*WHAT TO PRODUCE*.
Output, word for word, the stretch of the Foreign Ministry briefing below that runs from "The Russian Foreign" up to and including "forged by Russia.".

-- begin DOCUMENT SEGMENT --

The Russian Foreign Ministry then turned to our German colleagues with an absolutely concrete, clear-cut and lawful request – to verify the reports and inform us about the course of the investigation and its conclusions. However, instead of a normal dialogue, we were accused of disinformation and of attempting to discredit the German government. Russian journalists in Berlin and members of the Russian diaspora came under severe pressure.
Leading German media and representatives of the German political establishment were hyping the matter, presenting it as a “product of Russian propaganda.” They alleged that no offence had been committed against the girl and that the whole story from beginning to end had been forged by Russia.
So what do we have in the end? A German citizen, who was charged with committing a crime against the aforementioned female Russian citizen under Article 176A of the German Criminal Code (sexual acts with an underage person) and Article 184 (the manufacturing and distribution of child pornography), was found guilty.
Such is the outcome of the alleged Russian propaganda. He received a suspended sentence of one year and nine months and was fined 3,000 euros. It’s amazing how humane German justice is! But the investigation, in the opinion of participants in the case, was objective and unbiased. This is most important of all. This is what the Russian side has insisted on from the very start. If, from the very beginning, German law enforcement treated the matter the way it has been treated now, there would have been no such fuss. All the fuss began after German law enforcement refused straight away to provide information and pay attention to that situation.
The sentence handed down by the Berlin court shows that the Russian side had reason to express concern. As a result of the investigation, a criminal case was opened and the criminal received real punishment. There’s your alleged Russian propaganda.
In the German media, which, of course, covered this guilty verdict, I read materials on the issue. And once again, everything was turned upside down. The main idea is that the investigation was under way and that everything would have been normal, if Russia had not turned it into a political show. Let me repeat, there would have been no show if, straight from the start, the Russian side and, most importantly, the parents, the family, the relatives of the child, had been given information, and law enforcement had been doing what they were supposed to do – investigate.
I would like to remind you that humane as the punishment for the criminal might be, Russian journalists, too, were virtually threatened with prosecution for bringing the matter up, to give you a little understanding of how it all works there. In other words, people who began digging into the case, conducting a journalistic inquiry, which is their professional duty, were threatened with prosecution, deportation and prison sentences, despite being right. It is a paradox.
Question: What do you think about the recent visit by the OSCE Minsk Group co-chairs to Nagorno-Karabakh and the fact that tensions on the Line of Contact between Azerbaijan and Armenia have escalated in the past few days?
Maria Zakharova: The statement by the OSCE Minsk Group co-chairs includes Russia’s position and views on the recent developments in the region. This statement is available on the OSCE and other websites. You can read it. As I have said, it fully reflects Russia’s position on this issue.

-- end DOCUMENT SEGMENT --
-- begin DATASET SECTION --

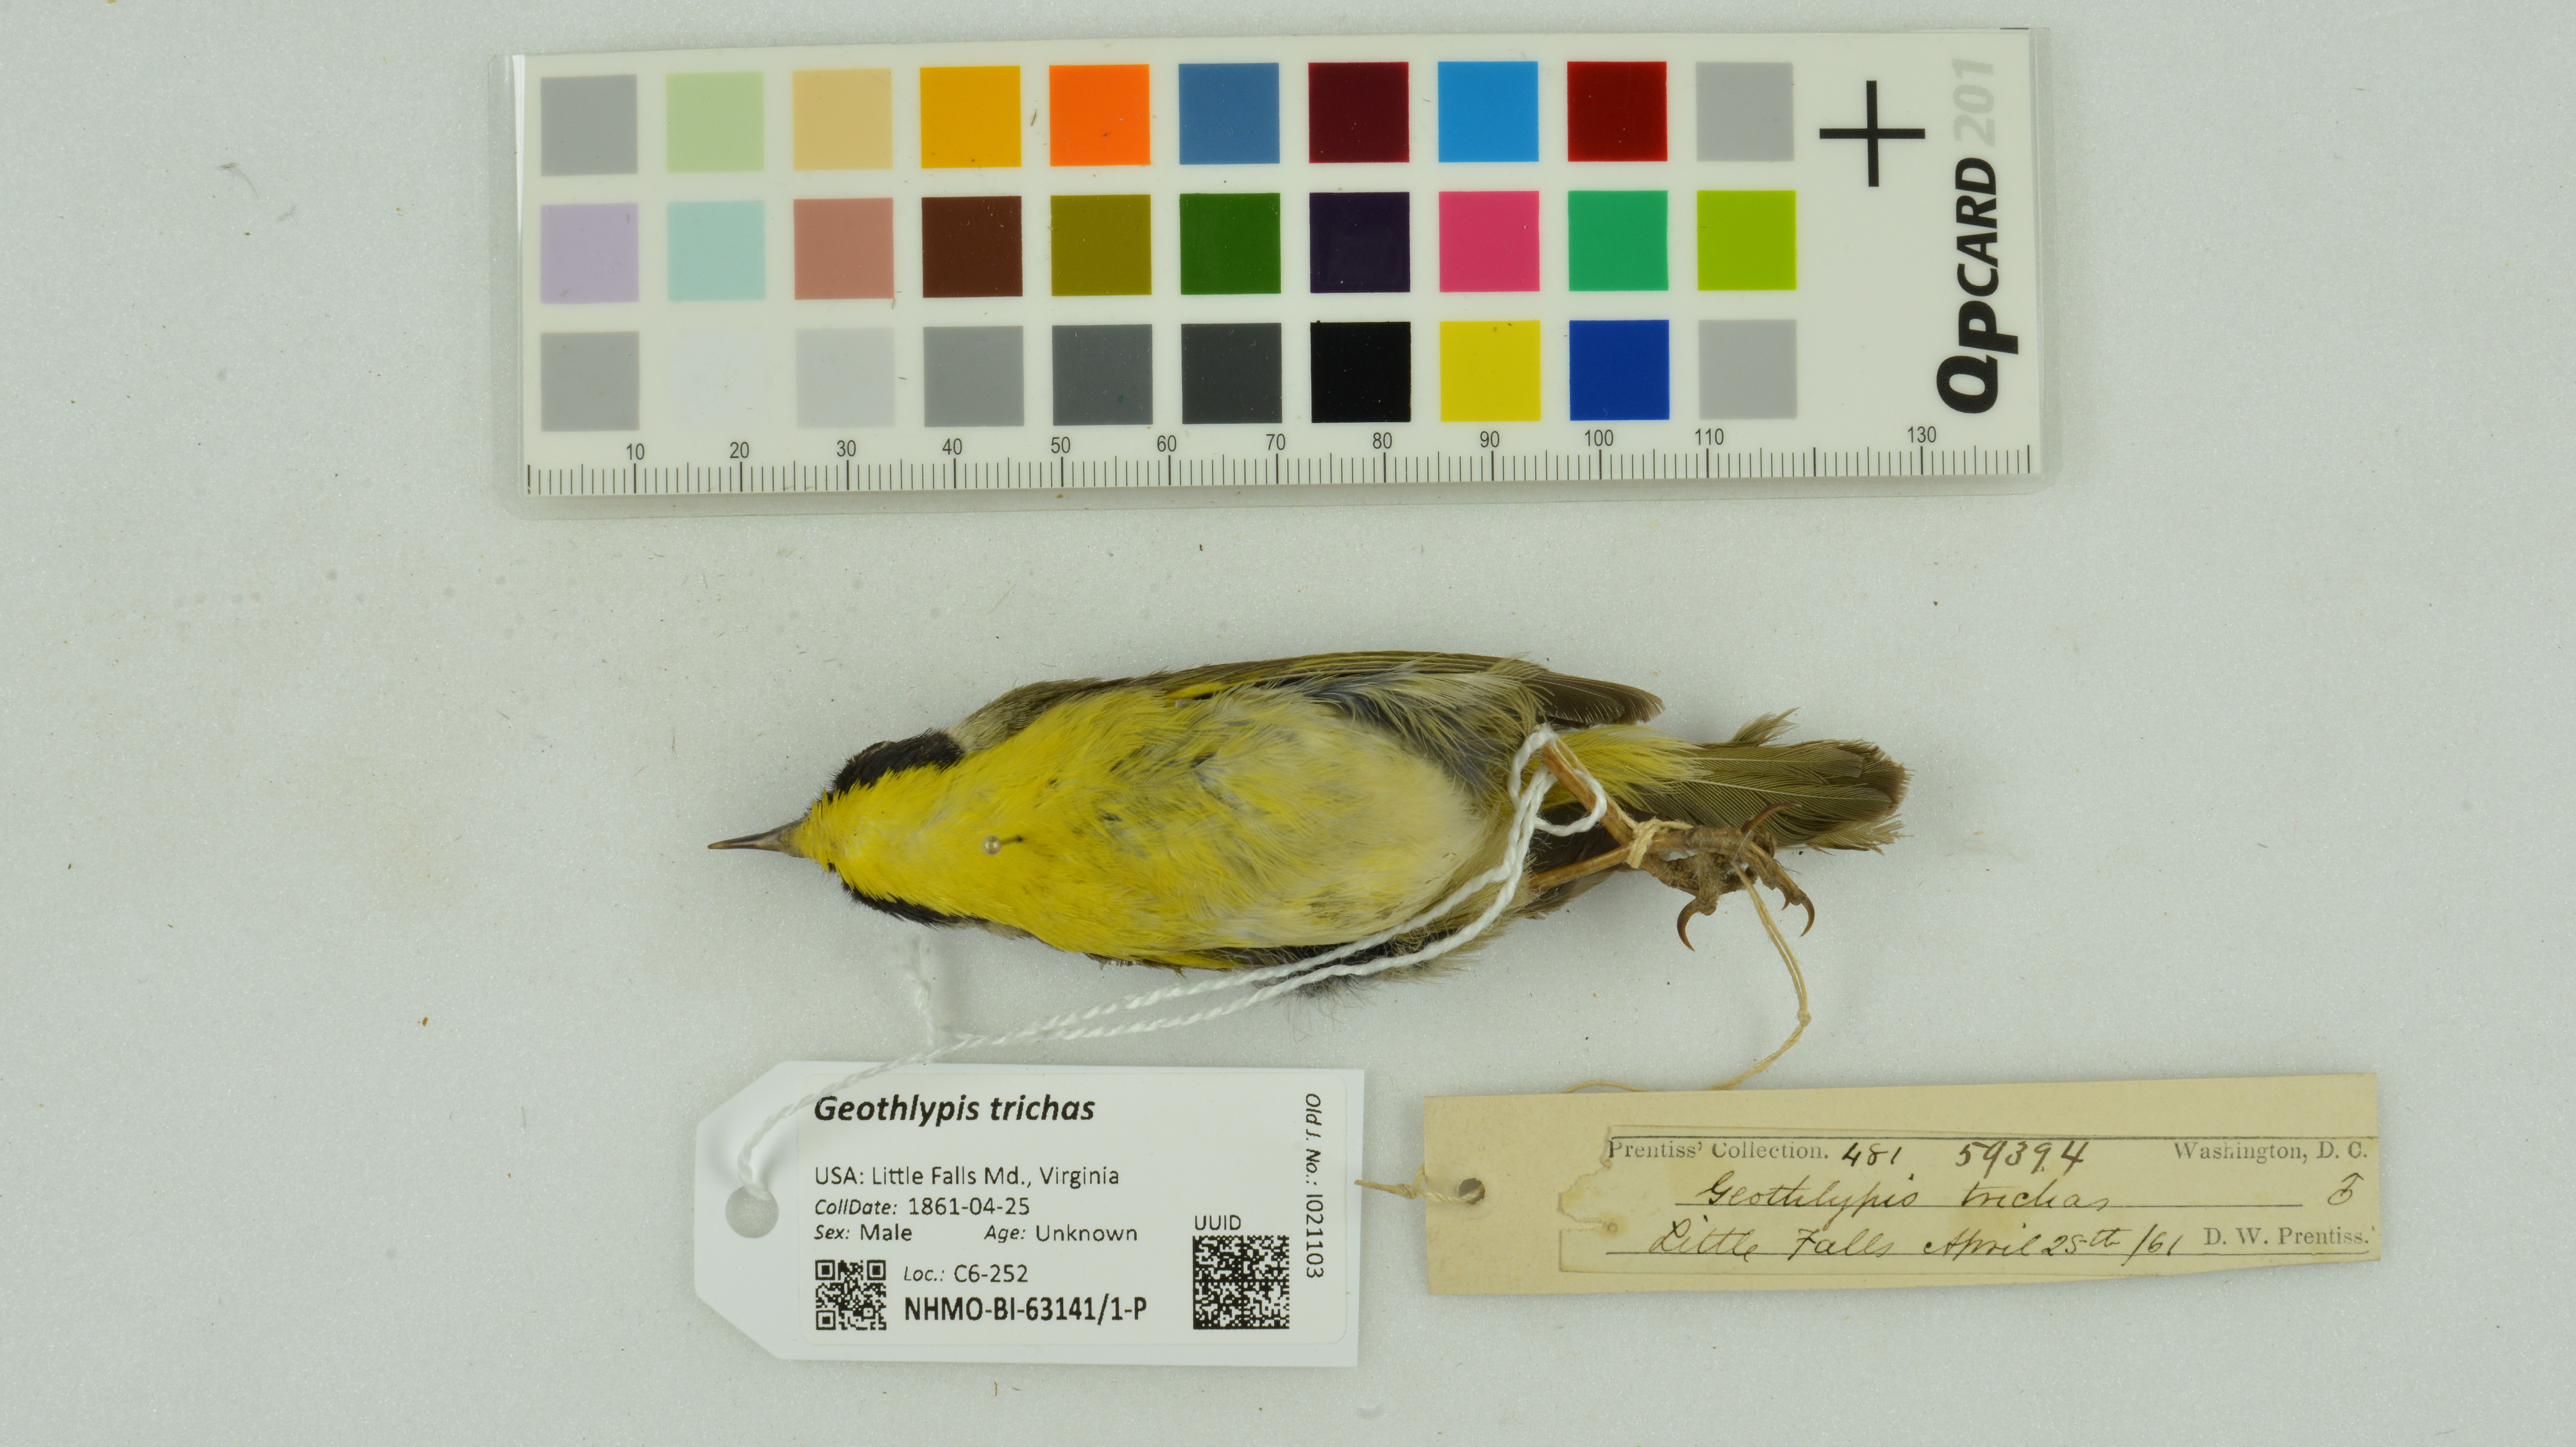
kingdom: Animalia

-- end DATASET SECTION --

*WORKED SOLUTION*.
The Russian Foreign Ministry then turned to our German colleagues with an absolutely concrete, clear-cut and lawful request – to verify the reports and inform us about the course of the investigation and its conclusions. However, instead of a normal dialogue, we were accused of disinformation and of attempting to discredit the German government. Russian journalists in Berlin and members of the Russian diaspora came under severe pressure.
Leading German media and representatives of the German political establishment were hyping the matter, presenting it as a “product of Russian propaganda.” They alleged that no offence had been committed against the girl and that the whole story from beginning to end had been forged by Russia.